My source code is available.

The Prefix-Minimum approach is fastest. Observe how the Prefix-Minimum approach is faster than the simdjson-like approach, despite executing the same number of instructions. That is because it is able to retire more instructions per cycle. The downside of the Prefix-Minimum approach is that it does not validate the label length.

The simdjson-like approach does full validation and is still quite fast: over three times faster than the conventional approach. It is sufficient to break the gigabyte per second barrier (1.7 GB/s in these experiments).

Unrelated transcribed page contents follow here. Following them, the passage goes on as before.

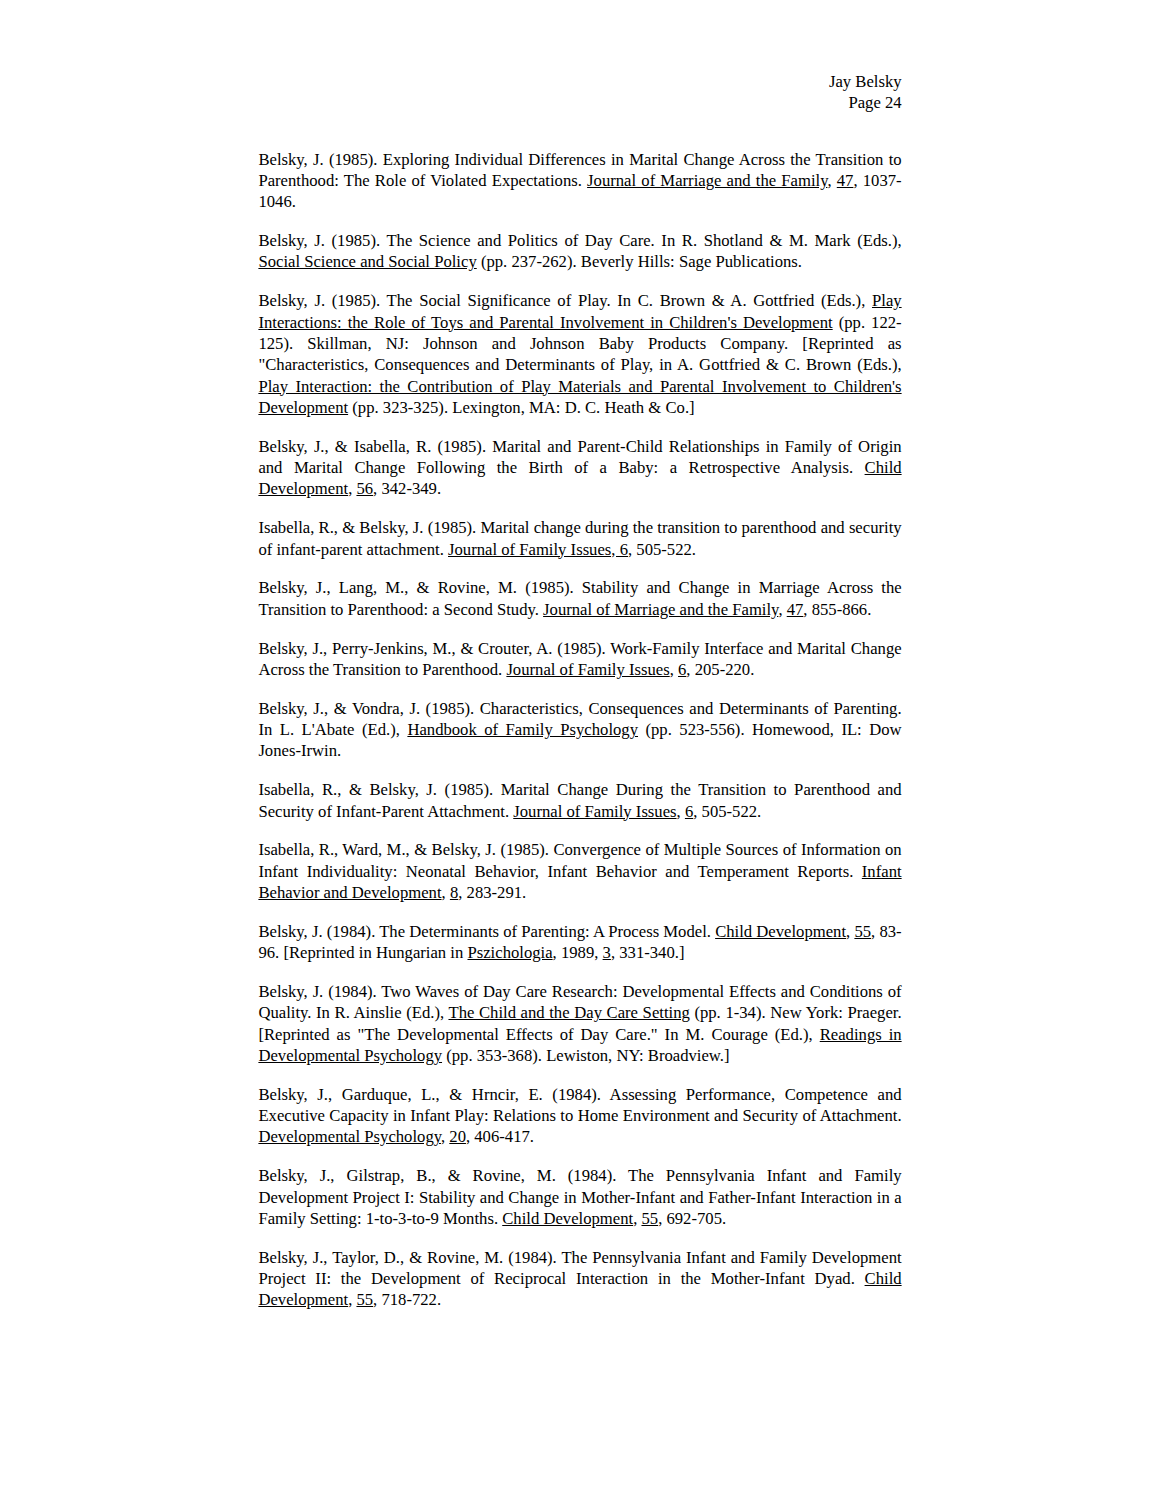Jay Belsky Page 24
Belsky, J. (1985). Exploring Individual Differences in Marital Change Across the Transition to Parenthood: The Role of Violated Expectations. Journal of Marriage and the Family, 47, 1037-1046.
Belsky, J. (1985). The Science and Politics of Day Care. In R. Shotland & M. Mark (Eds.), Social Science and Social Policy (pp. 237-262). Beverly Hills: Sage Publications.
Belsky, J. (1985). The Social Significance of Play. In C. Brown & A. Gottfried (Eds.), Play Interactions: the Role of Toys and Parental Involvement in Children's Development (pp. 122-125). Skillman, NJ: Johnson and Johnson Baby Products Company. [Reprinted as "Characteristics, Consequences and Determinants of Play, in A. Gottfried & C. Brown (Eds.), Play Interaction: the Contribution of Play Materials and Parental Involvement to Children's Development (pp. 323-325). Lexington, MA: D. C. Heath & Co.]
Belsky, J., & Isabella, R. (1985). Marital and Parent-Child Relationships in Family of Origin and Marital Change Following the Birth of a Baby: a Retrospective Analysis. Child Development, 56, 342-349.
Isabella, R., & Belsky, J. (1985). Marital change during the transition to parenthood and security of infant-parent attachment. Journal of Family Issues, 6, 505-522.
Belsky, J., Lang, M., & Rovine, M. (1985). Stability and Change in Marriage Across the Transition to Parenthood: a Second Study. Journal of Marriage and the Family, 47, 855-866.
Belsky, J., Perry-Jenkins, M., & Crouter, A. (1985). Work-Family Interface and Marital Change Across the Transition to Parenthood. Journal of Family Issues, 6, 205-220.
Belsky, J., & Vondra, J. (1985). Characteristics, Consequences and Determinants of Parenting. In L. L'Abate (Ed.), Handbook of Family Psychology (pp. 523-556). Homewood, IL: Dow Jones-Irwin.
Isabella, R., & Belsky, J. (1985). Marital Change During the Transition to Parenthood and Security of Infant-Parent Attachment. Journal of Family Issues, 6, 505-522.
Isabella, R., Ward, M., & Belsky, J. (1985). Convergence of Multiple Sources of Information on Infant Individuality: Neonatal Behavior, Infant Behavior and Temperament Reports. Infant Behavior and Development, 8, 283-291.
Belsky, J. (1984). The Determinants of Parenting: A Process Model. Child Development, 55, 83-96. [Reprinted in Hungarian in Pszichologia, 1989, 3, 331-340.]
Belsky, J. (1984). Two Waves of Day Care Research: Developmental Effects and Conditions of Quality. In R. Ainslie (Ed.), The Child and the Day Care Setting (pp. 1-34). New York: Praeger. [Reprinted as "The Developmental Effects of Day Care." In M. Courage (Ed.), Readings in Developmental Psychology (pp. 353-368). Lewiston, NY: Broadview.]
Belsky, J., Garduque, L., & Hrncir, E. (1984). Assessing Performance, Competence and Executive Capacity in Infant Play: Relations to Home Environment and Security of Attachment. Developmental Psychology, 20, 406-417.
Belsky, J., Gilstrap, B., & Rovine, M. (1984). The Pennsylvania Infant and Family Development Project I: Stability and Change in Mother-Infant and Father-Infant Interaction in a Family Setting: 1-to-3-to-9 Months. Child Development, 55, 692-705.
Belsky, J., Taylor, D., & Rovine, M. (1984). The Pennsylvania Infant and Family Development Project II: the Development of Reciprocal Interaction in the Mother-Infant Dyad. Child Development, 55, 718-722.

Being able to validate the counter values with the Prefix-Minimum without adding too much overhead would be fantastic: it might be possible to get the best speed without compromising on the validation. It remains an open problem whether it is possible.

I suspect that my implementations can be improved, by at least 20%.

Future work should consider AVX-512. I have the sketch of an implementation using AVX-512 but it is not faster. Porting to ARM NEON would be interesting.

Credit: The work was motivated by the simdzone project by NLnetLabs.